Robins hit 25 of that record 101 league goals and won a place in the PFA Fourth Division Team of the Season, along with teammate Malcolm Brown.
“It was really special for me and Malcolm to be in the representative team because if you are going to win an accolade, that’s the one you want,” added Robins.
“It’s the one which is voted for by your peers, all the players you have played against throughout the season, so to be picked in the team is a real honour.
“To be at Town at that time, though, was really something else; brilliant.
“It was a great set-up and, even when we get together these days, it’s just like it was 30 years ago – like we’ve never been apart.
“We went out together with the wives away from matchdays and we just had that bond, which is just as strong today.
“Six or seven of the lads were from Lancashire and we always used to travel over together – and the Yorkshire v Lancashire five-a-sides in training were always cracking matches!
“The fact we had so many characters in the team is what made it so special, and that bond between us has never broken and it never will. It was a great side to play in and a great club to play for.”
Robins, who finished Town’s top scorer in 1978-79 with 16 goals in 39 appearances after signing for £20,000 from Bury in the September, flourished alongside two other very popular strikers in blue and white stripes – Peter Fletcher and Steve Kindon.
“Fletch could hold the ball up really well and, with being such a tall bloke, got some really good flick-ons for me to latch onto,” explained Robins, who had played 220 times for Oldham Athletic and 49 for Bury before he arrived at Leeds Road.

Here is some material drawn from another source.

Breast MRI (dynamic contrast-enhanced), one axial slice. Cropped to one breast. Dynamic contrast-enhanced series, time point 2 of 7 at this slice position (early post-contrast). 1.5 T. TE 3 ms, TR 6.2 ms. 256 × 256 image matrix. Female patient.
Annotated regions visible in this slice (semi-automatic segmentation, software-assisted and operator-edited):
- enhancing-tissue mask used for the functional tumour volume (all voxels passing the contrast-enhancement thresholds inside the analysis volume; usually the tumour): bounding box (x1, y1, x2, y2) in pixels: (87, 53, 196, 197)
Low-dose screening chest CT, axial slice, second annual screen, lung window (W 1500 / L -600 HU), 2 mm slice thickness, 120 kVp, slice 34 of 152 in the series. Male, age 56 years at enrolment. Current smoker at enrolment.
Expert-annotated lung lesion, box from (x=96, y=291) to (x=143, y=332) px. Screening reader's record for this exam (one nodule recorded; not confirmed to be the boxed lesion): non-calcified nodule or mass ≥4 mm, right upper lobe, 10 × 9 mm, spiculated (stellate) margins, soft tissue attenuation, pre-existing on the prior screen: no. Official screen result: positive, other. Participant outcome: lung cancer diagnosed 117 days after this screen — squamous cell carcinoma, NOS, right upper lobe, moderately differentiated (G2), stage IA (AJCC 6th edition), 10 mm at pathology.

“We gelled really well and it was a shame when he got injured and had to retire, but Kindo came in and was just like a beast!
“He chased everything – he’d probably have chased his mum out of the stands! – and he did a great job for the team; a real character.”

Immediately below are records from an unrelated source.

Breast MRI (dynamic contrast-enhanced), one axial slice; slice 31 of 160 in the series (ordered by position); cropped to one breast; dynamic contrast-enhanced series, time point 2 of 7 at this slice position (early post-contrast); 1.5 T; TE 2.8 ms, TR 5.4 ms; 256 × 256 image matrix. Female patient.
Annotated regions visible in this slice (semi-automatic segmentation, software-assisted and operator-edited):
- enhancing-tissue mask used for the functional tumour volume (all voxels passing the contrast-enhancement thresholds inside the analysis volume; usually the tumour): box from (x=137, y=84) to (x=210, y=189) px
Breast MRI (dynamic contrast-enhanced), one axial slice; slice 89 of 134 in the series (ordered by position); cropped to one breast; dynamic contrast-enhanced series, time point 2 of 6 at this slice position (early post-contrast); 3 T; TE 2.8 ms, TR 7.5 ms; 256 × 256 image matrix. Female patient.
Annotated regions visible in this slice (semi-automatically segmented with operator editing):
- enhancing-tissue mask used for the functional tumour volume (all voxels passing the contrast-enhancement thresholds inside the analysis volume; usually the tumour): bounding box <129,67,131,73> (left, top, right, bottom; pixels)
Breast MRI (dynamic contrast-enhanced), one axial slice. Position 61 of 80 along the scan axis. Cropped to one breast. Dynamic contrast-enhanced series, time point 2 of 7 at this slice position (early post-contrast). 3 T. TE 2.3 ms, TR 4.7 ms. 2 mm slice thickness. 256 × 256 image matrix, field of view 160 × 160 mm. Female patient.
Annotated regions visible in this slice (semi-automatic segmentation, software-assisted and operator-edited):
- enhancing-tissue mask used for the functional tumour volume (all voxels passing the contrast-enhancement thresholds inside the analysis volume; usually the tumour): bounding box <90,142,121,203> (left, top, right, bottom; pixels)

Buxton, who made a brilliant and determined effort to put Town on a much more professional footing, went on to guide the club to a second promotion in 1982-83 and Robins, who had retired by then, enjoyed working under him.
“Mick was a brilliant gaffer, one of the best,” said Robins, without hesitation.
“When he had a point to make he made it, and you listened. With some bosses they went on so much you would often switch off, but not with Mick.
“He was full-on, a great manager and he had a really good team together, both on the pitch and behind the scenes.
“It was like a family, and we had a family bond.”
So what of The 101 Club, the labour of love by Town fan and journalist Rob Stewart which documents that memorable season of 1979-80?
“It’s an honour, really, for someone to be inspired to write about that era and that team,” added Robins.
“Lots of Town fans will still remember the team very fondly and we were a part of changing the club’s history after that dramatic slump in the 1970s.
“People clearly enjoyed watching us play and I feel we played our part in getting Huddersfield Town where they are today.”
Ian Robins has re-lived his Town glory days in a new book, The 101 Club, published by Great Northern Books.